The blasts came at the start of a week that has seen attacks in the past: April 19 is the anniversary of the federal raid and fire that killed 80 members of the Branch Davidians at the end of a 51-day standoff near Waco, Texas, in 1993. April 19 is also the anniversary of the 1995 bombing of the Alfred P. Murrah Federal Building in Oklahoma City, which prosecutors said was conceived in part as a response to the Waco raid.
President Barack Obama, speaking at the White House, referred to the Patriots' Day holiday in his condemnation of the attack, calling it "a day that celebrates the free and fiercely independent spirit that this great American city of Boston has reflected from the earliest days of our nation."
He vowed to bring those responsible for the blast to justice. "We will get to the bottom of this," the president said. "We will find who did this, and we will find out why they did this. Any responsible individuals, any responsible groups will feel the full weight of justice."
Police officials closed down a 15-block radius around the blast site, and some transit stops were closed. Landings were briefly halted at Boston Logan International Airport and the Boston Symphony Orchestra canceled its Monday night concert.

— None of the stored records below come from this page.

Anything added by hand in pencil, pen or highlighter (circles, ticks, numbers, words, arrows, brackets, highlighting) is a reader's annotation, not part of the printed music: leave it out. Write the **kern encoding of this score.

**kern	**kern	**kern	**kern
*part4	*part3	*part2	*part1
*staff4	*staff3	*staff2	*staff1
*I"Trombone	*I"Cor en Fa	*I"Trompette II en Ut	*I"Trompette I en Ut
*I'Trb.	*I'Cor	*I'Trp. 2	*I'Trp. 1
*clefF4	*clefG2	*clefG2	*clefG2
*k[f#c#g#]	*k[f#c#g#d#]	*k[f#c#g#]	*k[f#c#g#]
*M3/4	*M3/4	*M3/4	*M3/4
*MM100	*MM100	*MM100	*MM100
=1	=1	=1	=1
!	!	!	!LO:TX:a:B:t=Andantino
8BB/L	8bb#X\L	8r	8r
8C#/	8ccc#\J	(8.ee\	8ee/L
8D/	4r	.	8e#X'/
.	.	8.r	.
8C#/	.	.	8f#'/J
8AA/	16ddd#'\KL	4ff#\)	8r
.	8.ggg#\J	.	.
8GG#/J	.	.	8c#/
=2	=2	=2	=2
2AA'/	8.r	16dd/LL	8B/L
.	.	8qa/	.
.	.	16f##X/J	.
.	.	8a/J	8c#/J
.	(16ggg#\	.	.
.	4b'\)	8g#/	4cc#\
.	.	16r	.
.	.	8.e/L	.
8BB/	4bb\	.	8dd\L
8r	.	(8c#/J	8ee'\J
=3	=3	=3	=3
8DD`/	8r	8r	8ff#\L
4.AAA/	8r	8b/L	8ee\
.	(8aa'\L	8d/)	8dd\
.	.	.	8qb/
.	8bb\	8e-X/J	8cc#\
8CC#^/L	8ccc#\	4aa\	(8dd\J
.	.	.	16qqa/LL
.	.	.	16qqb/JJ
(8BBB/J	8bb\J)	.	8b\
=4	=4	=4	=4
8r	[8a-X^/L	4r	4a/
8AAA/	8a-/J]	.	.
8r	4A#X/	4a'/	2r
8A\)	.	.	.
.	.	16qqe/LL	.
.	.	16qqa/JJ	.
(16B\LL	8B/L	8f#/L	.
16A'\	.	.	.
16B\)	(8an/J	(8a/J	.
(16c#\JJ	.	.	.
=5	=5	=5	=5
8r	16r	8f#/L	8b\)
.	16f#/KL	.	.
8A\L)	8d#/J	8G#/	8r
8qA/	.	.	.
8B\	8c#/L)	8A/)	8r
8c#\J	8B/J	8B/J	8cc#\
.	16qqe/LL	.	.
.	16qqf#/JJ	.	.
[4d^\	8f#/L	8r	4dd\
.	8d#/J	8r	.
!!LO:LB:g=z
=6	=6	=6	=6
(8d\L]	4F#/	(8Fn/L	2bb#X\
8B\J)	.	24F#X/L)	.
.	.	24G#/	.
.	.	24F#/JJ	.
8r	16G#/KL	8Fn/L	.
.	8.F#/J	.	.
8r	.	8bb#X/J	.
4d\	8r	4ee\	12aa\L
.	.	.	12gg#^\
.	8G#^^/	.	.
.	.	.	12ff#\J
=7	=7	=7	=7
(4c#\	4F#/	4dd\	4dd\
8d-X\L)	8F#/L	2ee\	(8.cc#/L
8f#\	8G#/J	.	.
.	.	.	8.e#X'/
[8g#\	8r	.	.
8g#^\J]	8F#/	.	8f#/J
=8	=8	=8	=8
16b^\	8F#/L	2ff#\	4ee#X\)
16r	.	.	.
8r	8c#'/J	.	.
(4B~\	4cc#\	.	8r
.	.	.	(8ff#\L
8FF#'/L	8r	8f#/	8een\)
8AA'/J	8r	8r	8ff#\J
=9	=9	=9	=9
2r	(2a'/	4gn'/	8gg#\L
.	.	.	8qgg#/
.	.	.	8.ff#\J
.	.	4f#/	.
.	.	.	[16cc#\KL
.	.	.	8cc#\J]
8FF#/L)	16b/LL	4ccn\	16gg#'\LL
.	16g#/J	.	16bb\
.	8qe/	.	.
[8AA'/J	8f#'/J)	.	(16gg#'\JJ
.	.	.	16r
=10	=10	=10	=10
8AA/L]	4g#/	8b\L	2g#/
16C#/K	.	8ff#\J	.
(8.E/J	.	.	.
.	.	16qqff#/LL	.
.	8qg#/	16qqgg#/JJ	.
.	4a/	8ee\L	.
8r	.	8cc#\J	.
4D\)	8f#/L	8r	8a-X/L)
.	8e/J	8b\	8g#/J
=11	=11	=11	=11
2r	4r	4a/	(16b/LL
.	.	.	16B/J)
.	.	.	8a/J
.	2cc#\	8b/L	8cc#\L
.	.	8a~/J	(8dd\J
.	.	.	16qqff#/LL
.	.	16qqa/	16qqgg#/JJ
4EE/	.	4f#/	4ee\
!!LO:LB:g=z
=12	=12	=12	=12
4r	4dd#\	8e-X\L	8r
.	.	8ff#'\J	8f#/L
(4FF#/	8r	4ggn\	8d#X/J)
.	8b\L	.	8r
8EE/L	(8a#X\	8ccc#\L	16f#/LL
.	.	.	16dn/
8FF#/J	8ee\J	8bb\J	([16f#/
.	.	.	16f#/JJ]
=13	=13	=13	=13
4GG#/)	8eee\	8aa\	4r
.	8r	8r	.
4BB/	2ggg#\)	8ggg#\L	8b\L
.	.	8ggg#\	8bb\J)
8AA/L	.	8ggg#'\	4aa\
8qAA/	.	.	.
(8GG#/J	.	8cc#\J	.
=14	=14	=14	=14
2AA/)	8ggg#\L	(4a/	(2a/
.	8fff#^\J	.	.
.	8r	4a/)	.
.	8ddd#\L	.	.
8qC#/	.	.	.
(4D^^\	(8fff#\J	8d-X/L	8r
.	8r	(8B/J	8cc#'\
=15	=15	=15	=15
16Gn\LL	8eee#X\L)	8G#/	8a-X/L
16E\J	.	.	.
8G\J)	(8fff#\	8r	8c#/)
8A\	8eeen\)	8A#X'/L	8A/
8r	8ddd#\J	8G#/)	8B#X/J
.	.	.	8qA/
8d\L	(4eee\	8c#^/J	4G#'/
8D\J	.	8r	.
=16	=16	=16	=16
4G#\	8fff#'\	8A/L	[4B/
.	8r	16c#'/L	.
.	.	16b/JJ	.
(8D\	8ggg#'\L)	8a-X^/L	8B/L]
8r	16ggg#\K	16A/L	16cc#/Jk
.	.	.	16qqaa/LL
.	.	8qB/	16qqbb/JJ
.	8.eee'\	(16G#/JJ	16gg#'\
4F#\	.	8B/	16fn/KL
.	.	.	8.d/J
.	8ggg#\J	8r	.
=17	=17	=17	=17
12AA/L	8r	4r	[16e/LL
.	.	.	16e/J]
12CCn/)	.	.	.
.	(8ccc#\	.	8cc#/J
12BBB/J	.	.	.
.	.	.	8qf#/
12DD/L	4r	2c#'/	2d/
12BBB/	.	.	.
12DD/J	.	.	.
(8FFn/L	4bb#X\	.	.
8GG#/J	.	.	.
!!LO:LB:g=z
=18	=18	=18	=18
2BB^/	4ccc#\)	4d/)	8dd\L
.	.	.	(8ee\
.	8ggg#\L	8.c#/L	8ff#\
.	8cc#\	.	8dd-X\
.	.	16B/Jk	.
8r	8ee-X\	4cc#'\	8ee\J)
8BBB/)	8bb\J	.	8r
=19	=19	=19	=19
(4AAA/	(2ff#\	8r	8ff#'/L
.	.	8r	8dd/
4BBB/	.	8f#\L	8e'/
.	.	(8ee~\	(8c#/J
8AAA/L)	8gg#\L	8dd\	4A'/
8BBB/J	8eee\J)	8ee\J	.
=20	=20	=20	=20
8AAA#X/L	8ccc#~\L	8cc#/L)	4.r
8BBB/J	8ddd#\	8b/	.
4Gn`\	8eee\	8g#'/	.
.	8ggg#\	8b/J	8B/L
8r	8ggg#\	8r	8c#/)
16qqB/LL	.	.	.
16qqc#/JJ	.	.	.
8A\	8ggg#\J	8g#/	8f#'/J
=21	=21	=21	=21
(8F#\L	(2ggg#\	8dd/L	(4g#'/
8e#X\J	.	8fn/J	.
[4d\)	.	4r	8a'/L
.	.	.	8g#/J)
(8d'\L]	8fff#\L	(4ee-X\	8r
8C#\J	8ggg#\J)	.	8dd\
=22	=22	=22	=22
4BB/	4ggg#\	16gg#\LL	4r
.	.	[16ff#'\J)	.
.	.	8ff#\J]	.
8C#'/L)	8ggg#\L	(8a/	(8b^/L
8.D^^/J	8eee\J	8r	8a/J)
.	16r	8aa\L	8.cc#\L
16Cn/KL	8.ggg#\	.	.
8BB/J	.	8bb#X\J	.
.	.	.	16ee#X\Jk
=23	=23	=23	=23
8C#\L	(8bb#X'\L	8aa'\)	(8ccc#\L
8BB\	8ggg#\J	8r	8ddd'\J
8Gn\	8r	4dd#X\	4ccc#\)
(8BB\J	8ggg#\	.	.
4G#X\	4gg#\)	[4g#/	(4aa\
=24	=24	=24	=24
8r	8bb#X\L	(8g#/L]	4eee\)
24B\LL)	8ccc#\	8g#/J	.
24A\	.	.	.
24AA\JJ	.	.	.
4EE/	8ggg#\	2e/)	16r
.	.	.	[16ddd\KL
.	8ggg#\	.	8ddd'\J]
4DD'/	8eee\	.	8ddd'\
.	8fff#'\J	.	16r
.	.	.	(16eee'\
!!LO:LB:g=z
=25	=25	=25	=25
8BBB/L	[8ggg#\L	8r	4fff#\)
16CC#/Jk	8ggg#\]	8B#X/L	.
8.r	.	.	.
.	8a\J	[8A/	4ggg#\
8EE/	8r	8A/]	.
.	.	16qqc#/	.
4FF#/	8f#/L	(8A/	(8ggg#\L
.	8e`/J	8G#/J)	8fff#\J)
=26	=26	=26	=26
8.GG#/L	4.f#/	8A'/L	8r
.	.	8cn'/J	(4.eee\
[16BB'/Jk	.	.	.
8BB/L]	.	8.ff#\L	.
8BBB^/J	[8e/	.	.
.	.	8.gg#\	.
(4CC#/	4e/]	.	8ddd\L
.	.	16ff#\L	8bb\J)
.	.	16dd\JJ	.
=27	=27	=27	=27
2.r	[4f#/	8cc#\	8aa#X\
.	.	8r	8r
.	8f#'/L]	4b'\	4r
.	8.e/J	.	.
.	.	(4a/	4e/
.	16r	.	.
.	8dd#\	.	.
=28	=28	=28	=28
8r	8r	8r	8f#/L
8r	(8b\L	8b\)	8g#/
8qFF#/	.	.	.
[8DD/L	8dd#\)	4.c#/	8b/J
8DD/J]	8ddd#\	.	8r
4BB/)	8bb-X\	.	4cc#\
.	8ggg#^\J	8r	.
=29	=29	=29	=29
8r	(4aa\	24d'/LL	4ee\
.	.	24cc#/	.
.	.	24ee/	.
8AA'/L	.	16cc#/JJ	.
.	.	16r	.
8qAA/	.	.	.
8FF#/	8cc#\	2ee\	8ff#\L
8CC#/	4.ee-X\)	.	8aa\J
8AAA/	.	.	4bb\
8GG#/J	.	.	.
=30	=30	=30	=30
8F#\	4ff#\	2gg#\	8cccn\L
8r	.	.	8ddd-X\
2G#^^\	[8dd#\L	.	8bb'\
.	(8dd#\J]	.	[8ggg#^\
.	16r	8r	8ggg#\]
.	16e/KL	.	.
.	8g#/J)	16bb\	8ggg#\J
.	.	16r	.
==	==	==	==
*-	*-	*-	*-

A Boston Celtics game scheduled for Tuesday was canceled as well.
Boston's police commissioner, Ed Davis, urged people to stay off the streets. "We're recommending to people that they stay home, that if they're in hotels in the area that they return to their rooms, and that they don't go any place and congregate in large crowds," he said at a news conference.
It had begun as a perfect day for the Boston Marathon, one of running's most storied events, with blue skies and temperatures just shy of 50 degrees. More than 23,000 runners started the race, which typically draws half a million spectators. And long after the world-class runners had finished — the men's race was won by Lelisa Desisa Benti of Ethiopia, who finished it in 2 hours, 10 minutes and 22 seconds; Rita Jeptoo of Kenya won the women's race in 2:26:25 — the sidewalks of Boston's Back Bay were still thick with spectators cheering on friends and relatives as they loped toward the finish line.
Stephanie Grammel, 26, from nearby Medford, was among them, there to watch her little sister.
"All of a sudden there was a loud boom — you felt the boom," she said, estimating that she had stood 10 or 15 feet away from the smoky blast, which she said caused bloody injuries throughout the crowd. "There was, at one point, a man with no legs — an image I never want to see again."
Runners just finishing the grueling race could not believe the scene. Nico Enriquez, 19, had just turned onto the final straightaway on Boylston Street and was looking at the ground when he looked up and saw people running toward him. "Their faces were just freaked out," he said. "I thought I was hallucinating."